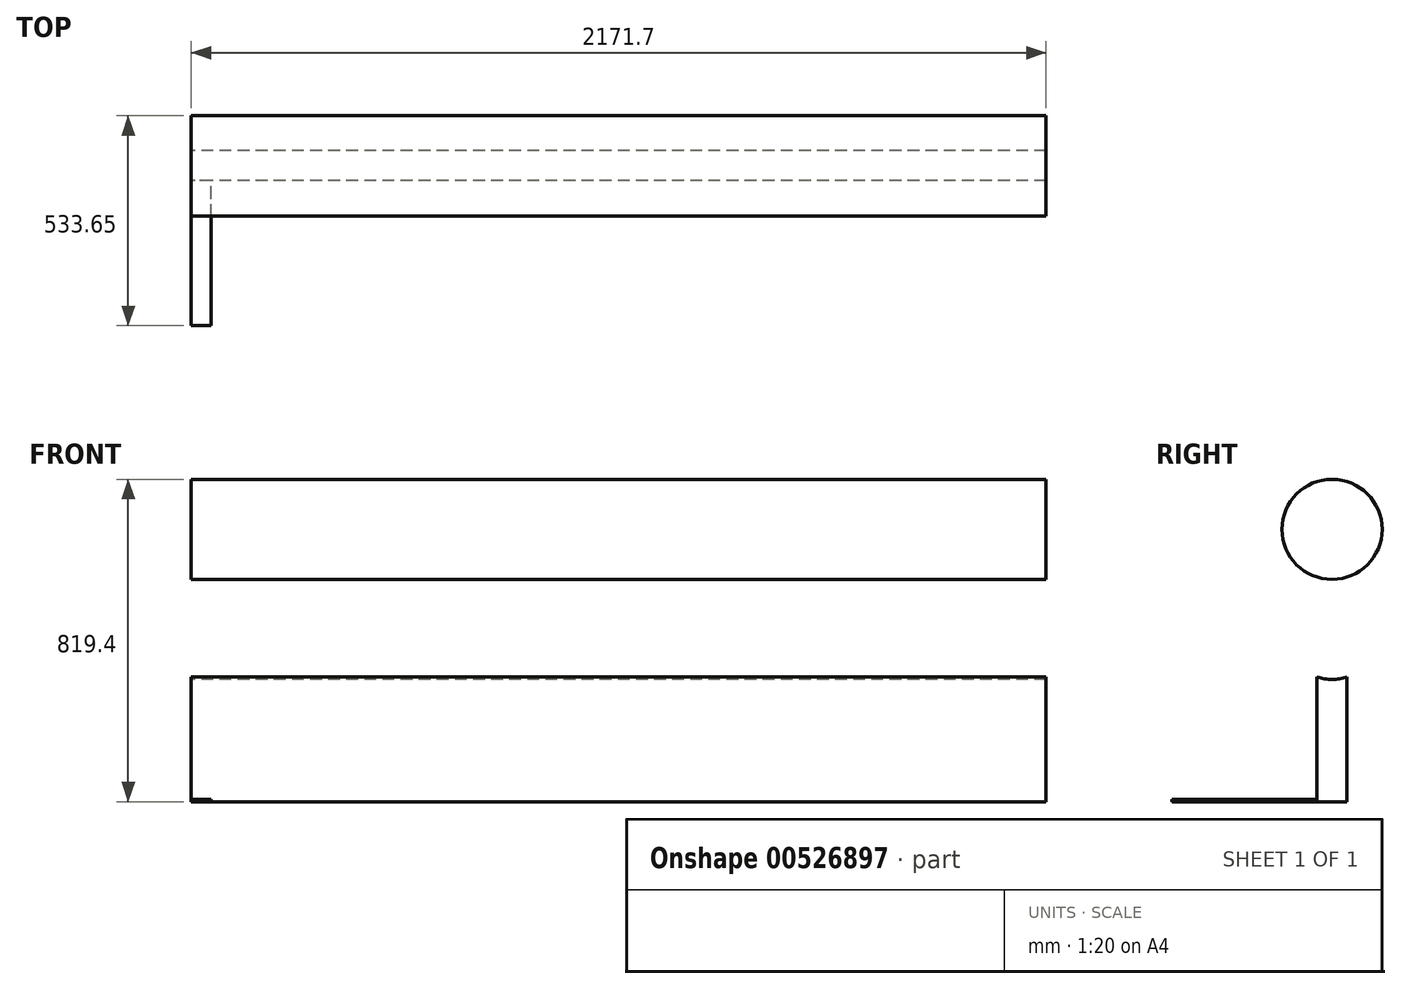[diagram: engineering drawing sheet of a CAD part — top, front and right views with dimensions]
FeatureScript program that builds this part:
annotation { "Feature Type Name" : "Feature", "Feature Type Description" : "" }
export const myFeature = defineFeature(function(context is Context, id is Id, definition is map)
    precondition{}
    {
        {
            var Q0;
            Q0=qCreatedBy(makeId("Right.planeOp"),FACE);
            var sketch = newSketch(context, id + "F0", { "sketchPlane" : qUnion([Q0])});
            skLineSegment(sketch, "E0", {"start": v(38.1, 0) * mm, "end": v(0, 0) * mm});
            skLineSegment(sketch, "E1.MirrorCS", {"start": v(38.1, 1422.4) * mm, "end": v(0, 1422.4) * mm});
            skLineSegment(sketch, "E2.MirrorCS", {"start": v(-38.1, 0) * mm, "end": v(0, 0) * mm});
            skLineSegment(sketch, "E3", {"start": v(0, 0) * mm, "end": v(0, 564.9) * mm});
            skLineSegment(sketch, "E4", {"start": v(0, 0) * mm, "end": v(0, 692.15) * mm});
            skCircle(sketch, "E5", {"center": v(0, 692.15) * mm, "radius": 127.25 * mm});
            skLineSegment(sketch, "E6", {"start": v(0, 0) * mm, "end": v(0, 437.9) * mm});
            skCircle(sketch, "E7", {"center": v(0, 437.9) * mm, "radius": 127 * mm});
            skLineSegment(sketch, "E8", {"start": v(38.1, 0) * mm, "end": v(38.1, 316.75) * mm});
            skLineSegment(sketch, "E9", {"start": v(-38.1, 0) * mm, "end": v(-38.1, 316.75) * mm});
            skSolve(sketch);
        }
        {
            var Q0;
            Q0=makeQuery(id+"F0.imprint","IMPRINT",FACE,{"disambiguationData":[TD([[makeQuery(id+"F0.imprint","IMPRINT",EDGE,{"derivedFrom":sQuery(id+"F0.wireOp",EDGE,"E5")}),1.0]])]});
            var Q1;
            {var subQ0=sQuery(id+"F0.wireOp",EDGE,"E6");var subQ1=sQuery(id+"F0.wireOp",EDGE,"E4");var subQ2=makeQuery(id+"F0.imprint","INTERSECT",VERTEX,{"derivedFrom":[subQ1,subQ0]});Q1=makeQuery(id+"F0.imprint","IMPRINT",FACE,{"disambiguationData":[TD([[makeQuery(id+"F0.imprint","IMPRINT",EDGE,{"disambiguationData":[TD([[subQ2,1.0]])],"derivedFrom":subQ0}),-1.0]])]});}
            var Q2;
            {var subQ0=sQuery(id+"F0.wireOp",EDGE,"E6");var subQ1=sQuery(id+"F0.wireOp",EDGE,"E4");var subQ2=makeQuery(id+"F0.imprint","INTERSECT",VERTEX,{"derivedFrom":[subQ1,subQ0]});Q2=makeQuery(id+"F0.imprint","IMPRINT",FACE,{"disambiguationData":[TD([[makeQuery(id+"F0.imprint","IMPRINT",EDGE,{"disambiguationData":[TD([[subQ2,1.0]])],"derivedFrom":subQ0}),1.0]])]});}
            var Q3;
            {var subQ0=sQuery(id+"F0.wireOp",EDGE,"E0");Q3=makeQuery(id+"F0.imprint","IMPRINT",FACE,{"disambiguationData":[TD([[makeQuery(id+"F0.imprint","IMPRINT",EDGE,{"derivedFrom":subQ0}),-1.0]])]});}
            var Q4;
            {var subQ0=sQuery(id+"F0.wireOp",EDGE,"E2.MirrorCS");Q4=makeQuery(id+"F0.imprint","IMPRINT",FACE,{"disambiguationData":[TD([[makeQuery(id+"F0.imprint","IMPRINT",EDGE,{"derivedFrom":subQ0}),1.0]])]});}
            extrude(context, id + "F1", {"entities" : qUnion([Q0, Q1, Q2, Q3, Q4]), "depth" : 2171.7 * mm, "offsetDistance" : 25.4 * mm});
        }
        {
            var Q0;
            Q0=qCreatedBy(makeId("Front.planeOp"),FACE);
            var sketch = newSketch(context, id + "F2", { "sketchPlane" : qUnion([Q0])});
            skLineSegment(sketch, "E10.bottom", {"start": v(0, 0) * mm, "end": v(50.8, 0) * mm});
            skLineSegment(sketch, "E10.top", {"start": v(0, 6.35) * mm, "end": v(50.8, 6.35) * mm});
            skLineSegment(sketch, "E10.left", {"start": v(0, 0) * mm, "end": v(0, 6.35) * mm});
            skLineSegment(sketch, "E10.right", {"start": v(50.8, 0) * mm, "end": v(50.8, 6.35) * mm});
            skSolve(sketch);
        }
        {
            var Q0;
            Q0 = qSketchRegion(id + "F2", true);
            extrude(context, id + "F3", {"entities" : qUnion([Q0]), "operationType" : NewBodyOperationType.ADD, "depth" : 406.4 * mm, "offsetDistance" : 25.4 * mm});
        }
    });
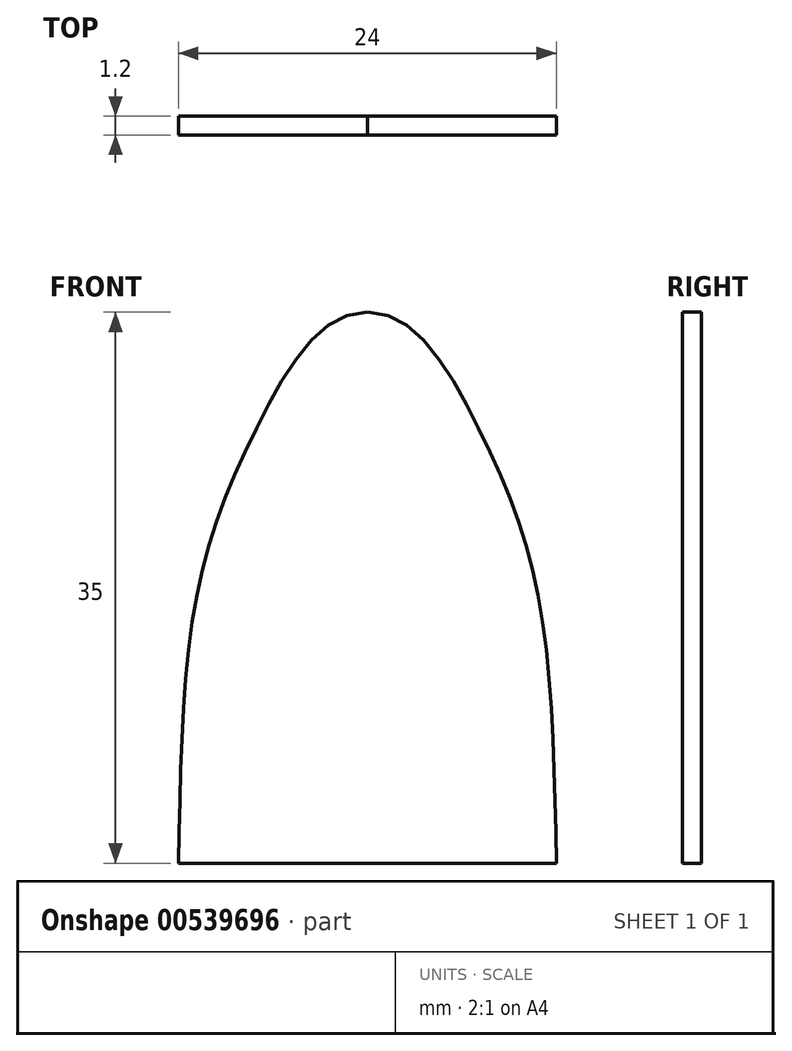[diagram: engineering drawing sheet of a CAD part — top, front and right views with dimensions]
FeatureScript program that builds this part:
annotation { "Feature Type Name" : "Feature", "Feature Type Description" : "" }
export const myFeature = defineFeature(function(context is Context, id is Id, definition is map)
    precondition{}
    {
        {
            var Q0;
            Q0=qCreatedBy(makeId("Front.planeOp"),FACE);
            var sketch = newSketch(context, id + "F0", { "sketchPlane" : qUnion([Q0])});
            skFitSpline(sketch, "E0", {"points": [v(12, 0) * mm, v(10.9, 16.72) * mm, v(6.86, 28.01) * mm, v(0, 35) * mm], "startDerivative": vector(-0.96, 45.35) * mm, "endDerivative": vector(-31.02, -0.74) * mm});
            skFitSpline(sketch, "E1.MirrorCS", {"points": [v(-12, 0) * mm, v(-10.9, 16.72) * mm, v(-6.86, 28.01) * mm, v(0, 35) * mm], "startDerivative": vector(0.96, 45.35) * mm, "endDerivative": vector(31.02, -0.74) * mm});
            skLineSegment(sketch, "E2", {"start": v(12, 0) * mm, "end": v(-12, 0) * mm});
            skSolve(sketch);
        }
        {
            var Q0;
            Q0=makeQuery(id+"F0.imprint","IMPRINT",FACE,{"disambiguationData":[TD([[makeQuery(id+"F0.imprint","IMPRINT",EDGE,{"derivedFrom":sQuery(id+"F0.wireOp",EDGE,"E0")}),1.0]])]});
            extrude(context, id + "F1", {"entities" : qUnion([Q0]), "depth" : 1.2 * mm, "offsetDistance" : 25 * mm});
        }
    });
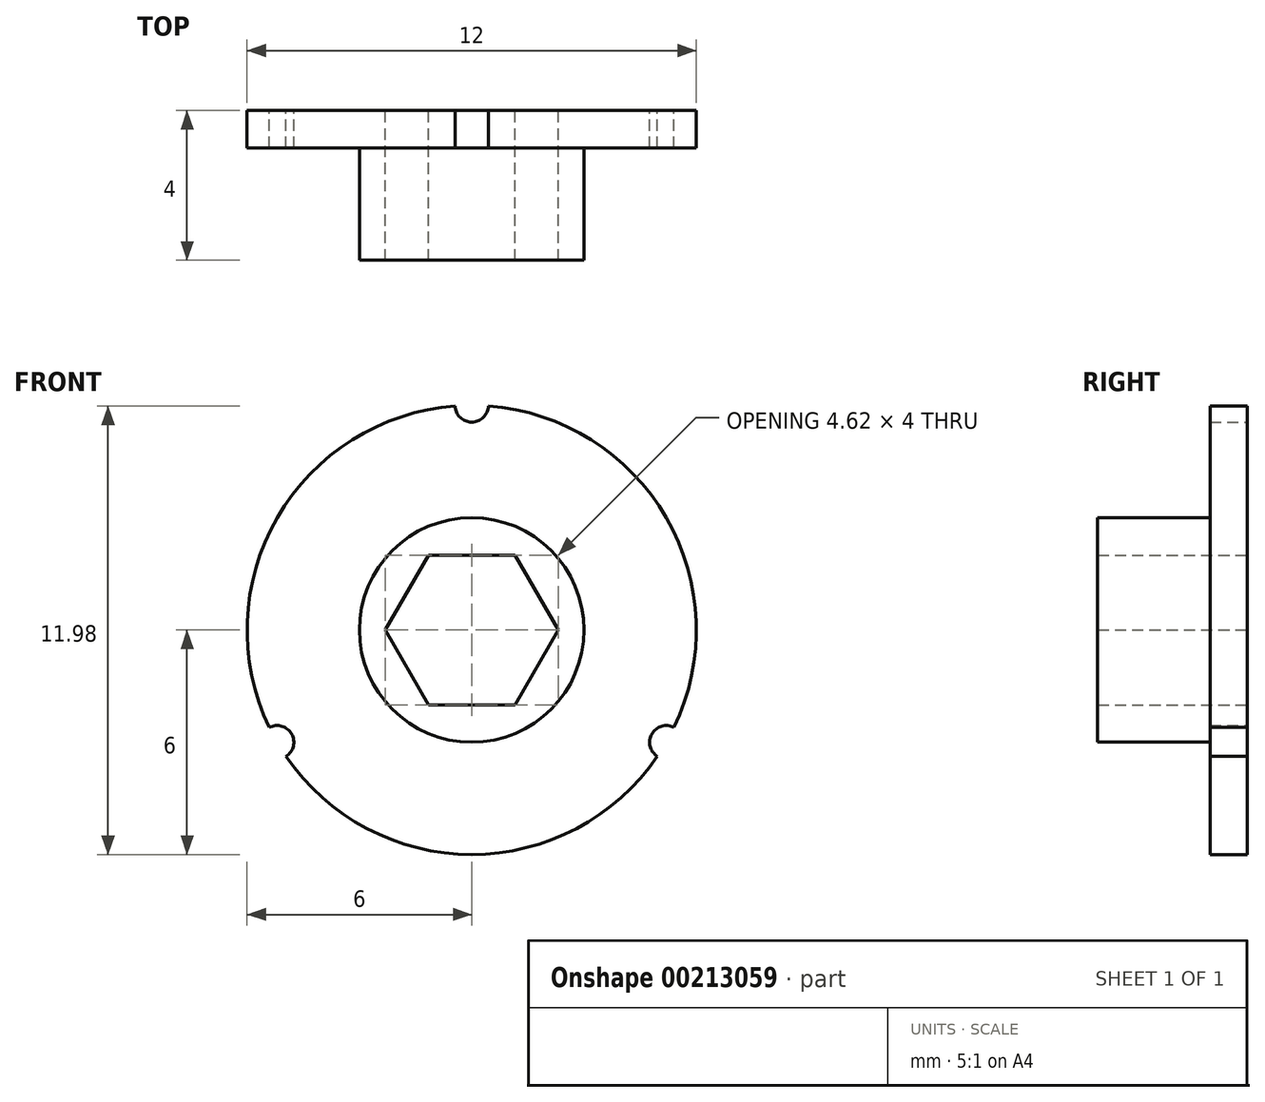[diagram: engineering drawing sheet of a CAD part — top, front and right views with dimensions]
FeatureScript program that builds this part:
annotation { "Feature Type Name" : "Feature", "Feature Type Description" : "" }
export const myFeature = defineFeature(function(context is Context, id is Id, definition is map)
    precondition{}
    {
        {
            var Q0;
            Q0=qCreatedBy(makeId("Front.planeOp"),FACE);
            var sketch = newSketch(context, id + "F0", { "sketchPlane" : qUnion([Q0])});
            skCircle(sketch, "E0.cCircle", {"center": v(0, 0) * mm, "radius": 2 * mm, "construction": true});
            skLineSegment(sketch, "E0.0", {"start": v(-1.15, 2) * mm, "end": v(1.15, 2) * mm});
            skLineSegment(sketch, "E0.1", {"start": v(1.15, 2) * mm, "end": v(2.3, 0) * mm});
            skLineSegment(sketch, "E0.2", {"start": v(2.3, 0) * mm, "end": v(1.15, -2) * mm});
            skLineSegment(sketch, "E0.3", {"start": v(1.15, -2) * mm, "end": v(-1.15, -2) * mm});
            skLineSegment(sketch, "E0.4", {"start": v(-1.15, -2) * mm, "end": v(-2.3, 0) * mm});
            skLineSegment(sketch, "E0.5", {"start": v(-2.3, 0) * mm, "end": v(-1.15, 2) * mm});
            skPoint(sketch, "E0.0.midPoint", {"position": v(0, 2) * mm});
            skCircle(sketch, "E1", {"center": v(0, 0) * mm, "radius": 3 * mm});
            skCircle(sketch, "E2", {"center": v(0, 0) * mm, "radius": 6 * mm});
            skCircle(sketch, "E3", {"center": v(0, 6) * mm, "radius": 0.45 * mm});
            skCircle(sketch, "E4.1.0", {"center": v(-5.2, -3) * mm, "radius": 0.45 * mm});
            skCircle(sketch, "E4.2.0", {"center": v(5.2, -3) * mm, "radius": 0.45 * mm});
            skSolve(sketch);
        }
        {
            var Q0;
            Q0=makeQuery(id+"F0.imprint","IMPRINT",FACE,{"disambiguationData":[TD([[makeQuery(id+"F0.imprint","IMPRINT",EDGE,{"derivedFrom":sQuery(id+"F0.wireOp",EDGE,"E1")}),-1.0]])]});
            extrude(context, id + "F1", {"entities" : qUnion([Q0]), "depth" : 1 * mm});
        }
        {
            var Q0;
            Q0=makeQuery(id+"F0.imprint","IMPRINT",FACE,{"disambiguationData":[TD([[makeQuery(id+"F0.imprint","IMPRINT",EDGE,{"derivedFrom":sQuery(id+"F0.wireOp",EDGE,"E0.0")}),1.0]])]});
            extrude(context, id + "F2", {"entities" : qUnion([Q0]), "operationType" : NewBodyOperationType.ADD, "depth" : 4 * mm});
        }
    });
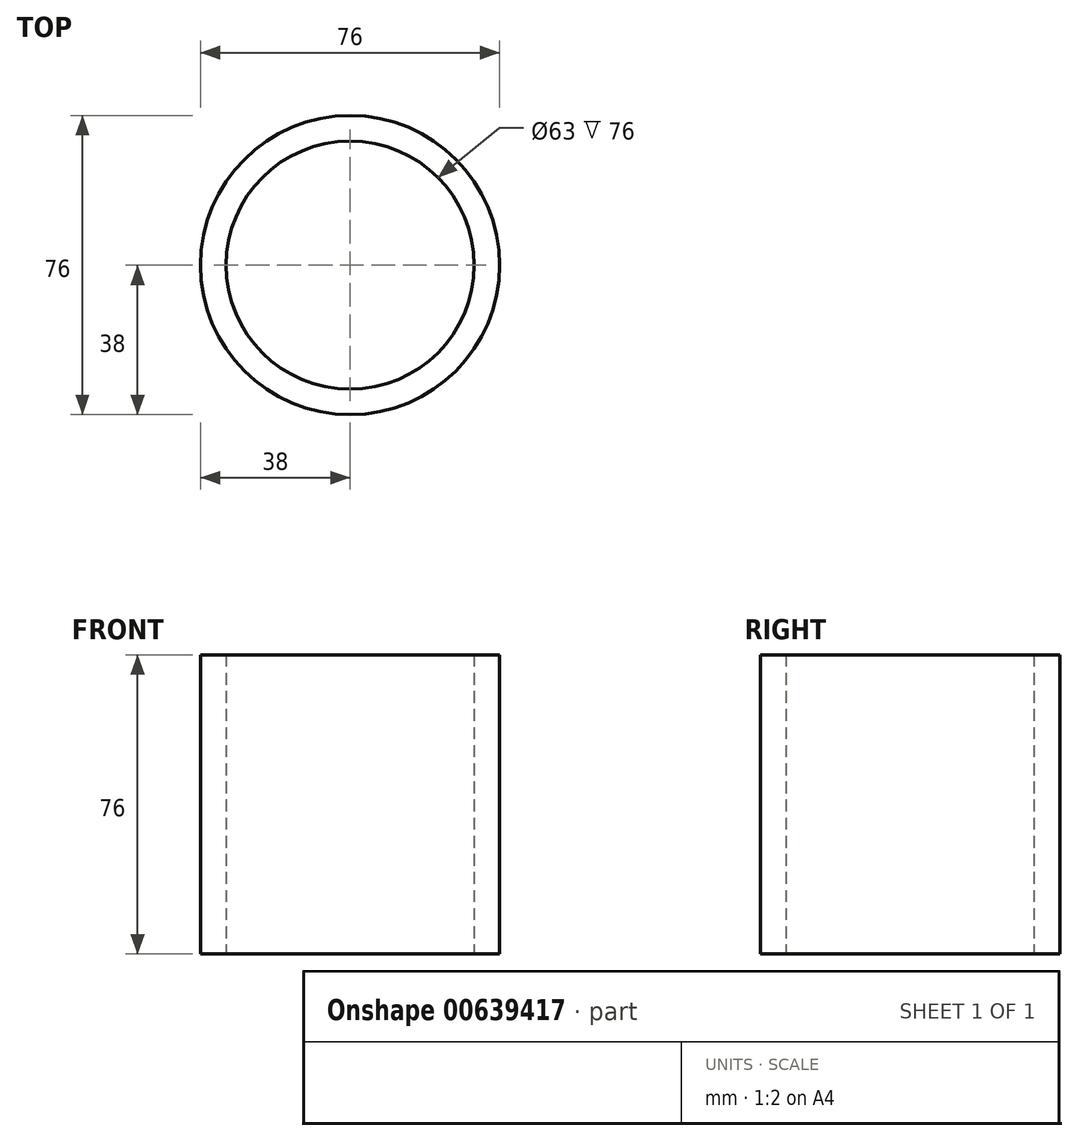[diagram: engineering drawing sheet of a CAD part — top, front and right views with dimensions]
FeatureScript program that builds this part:
annotation { "Feature Type Name" : "Feature", "Feature Type Description" : "" }
export const myFeature = defineFeature(function(context is Context, id is Id, definition is map)
    precondition{}
    {
        {
            var Q0;
            Q0=qCreatedBy(makeId("Top.planeOp"),FACE);
            var sketch = newSketch(context, id + "F0", { "sketchPlane" : qUnion([Q0])});
            skCircle(sketch, "E0", {"center": v(0, 0) * mm, "radius": 38 * mm});
            skCircle(sketch, "E1", {"center": v(0, 0) * mm, "radius": 31.5 * mm});
            skSolve(sketch);
        }
        {
            var Q0;
            Q0=makeQuery(id+"F0.imprint","IMPRINT",FACE,{"disambiguationData":[TD([[makeQuery(id+"F0.imprint","IMPRINT",EDGE,{"derivedFrom":sQuery(id+"F0.wireOp",EDGE,"E0")}),1.0]])]});
            extrude(context, id + "F1", {"entities" : qUnion([Q0]), "depth" : 76 * mm, "offsetDistance" : 25 * mm});
        }
    });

○ ○ ○ ○

◆ **To do**
Rewrite the entries from their beginning through the line containing "v(38.1, 1422.4) *", inclusive, substituting "buildPart" for "myFeature" and leaving everything else as it stands. Omit the pictures from the result.

◆ **Completed exercise**
[diagram: engineering drawing sheet of a CAD part — top, front and right views with dimensions]
FeatureScript program that builds this part:
annotation { "Feature Type Name" : "Feature", "Feature Type Description" : "" }
export const buildPart = defineFeature(function(context is Context, id is Id, definition is map)
    precondition{}
    {
        {
            var Q0;
            Q0=qCreatedBy(makeId("Right.planeOp"),FACE);
            var sketch = newSketch(context, id + "F0", { "sketchPlane" : qUnion([Q0])});
            skLineSegment(sketch, "E0", {"start": v(38.1, 0) * mm, "end": v(0, 0) * mm});
            skLineSegment(sketch, "E1.MirrorCS", {"start": v(38.1, 1422.4) * mm, "end": v(0, 1422.4) * mm});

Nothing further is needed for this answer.